The Utah State Aggies are a Division I women's college basketball team that plays in the Mountain West Conference, representing Utah State University. They play their home games at the Smith Spectrum.

History
The Aggies started play in 1972. They made the AIAW First Round in their first three years and the regionals in 1982, but they won only 18 games in the last five years of the program's first run in basketball. The women's team was shuttered from 1988 to 2002. Utah State played in the Intermountain Athletic Conference from 1973 to 1982, played as an Independent from 1982 to 1984, the High Country Athletic Conference from 1984 to 1987, the Big West Conference from 2003 to 2005, and the Western Athletic Conference from 2006 to 2013 before joining the Mountain West Conference in 2014.

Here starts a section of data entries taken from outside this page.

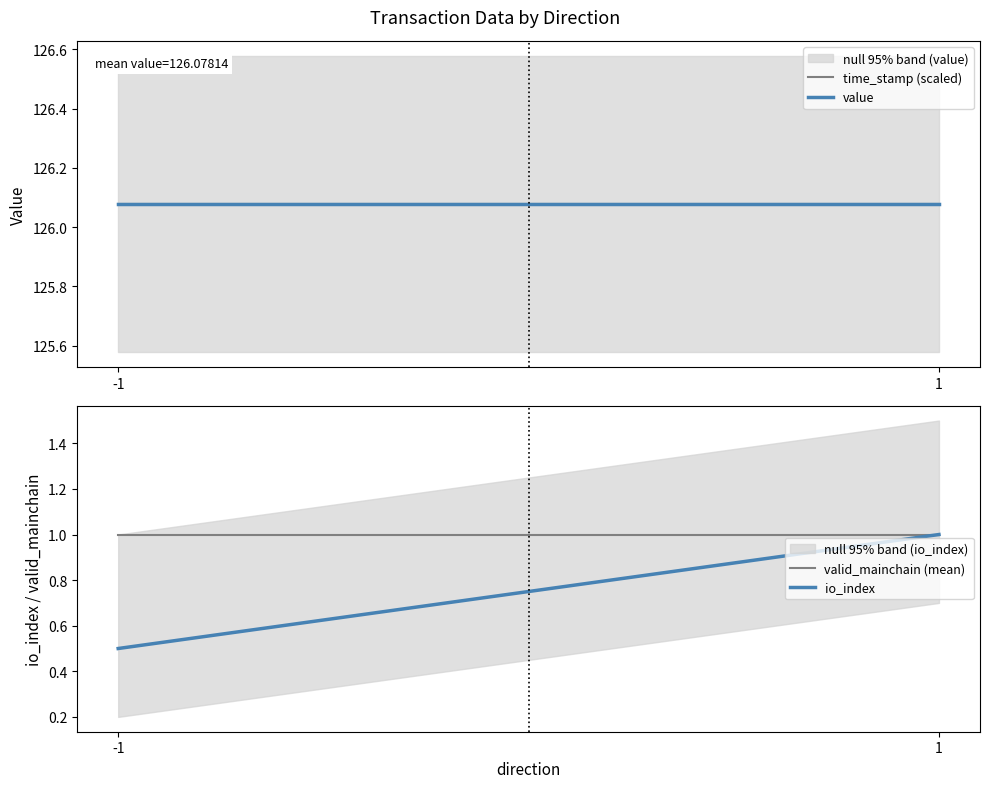

Does the chart display data point markers on the line(s)?

No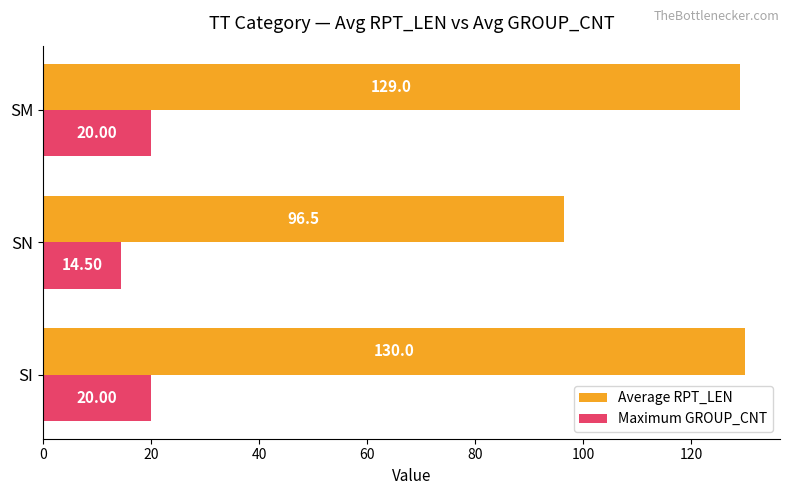

List the series in order of their overall mean, highest first.

Average RPT_LEN, Maximum GROUP_CNT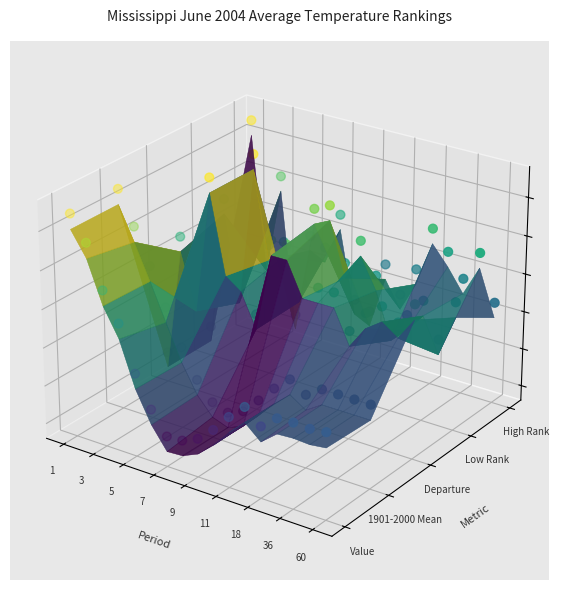

Where does the Departure series first go above 0?

3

The Aggies have made appearances in the WNIT in 2011 and 2012, as well as the three appearances in WBI tournaments. The Aggies have never won a conference title, and as a result have never qualified for the NCAA Division I women's basketball tournament.

In November 2019, Jerry Finkbeiner, in his eight season as head coach of the Aggies, stepped down due to medical reasons. His three postseason tournament appearances are the most among Aggies head coaches all-time.

In March 2020, Southeastern Louisiana alum Kayla Ard was named as head coach. Under Ard, the Aggies have amassed 3 straight losing seasons, including 26 losses in 2022-23, which is tied for the most losses by any Utah State women's basketball team in program history.

Postseason

WNIT 
The Aggies have appeared in two WNIT tournaments. Their combined record is 1–2.

WBI 
The Aggies have appeared in three Women's Basketball Invitational tournaments. Their combined record is 1–3.

AIAW Division I
The Aggies made four appearances in the AIAW National Division I basketball tournament, with a combined record of 1–8.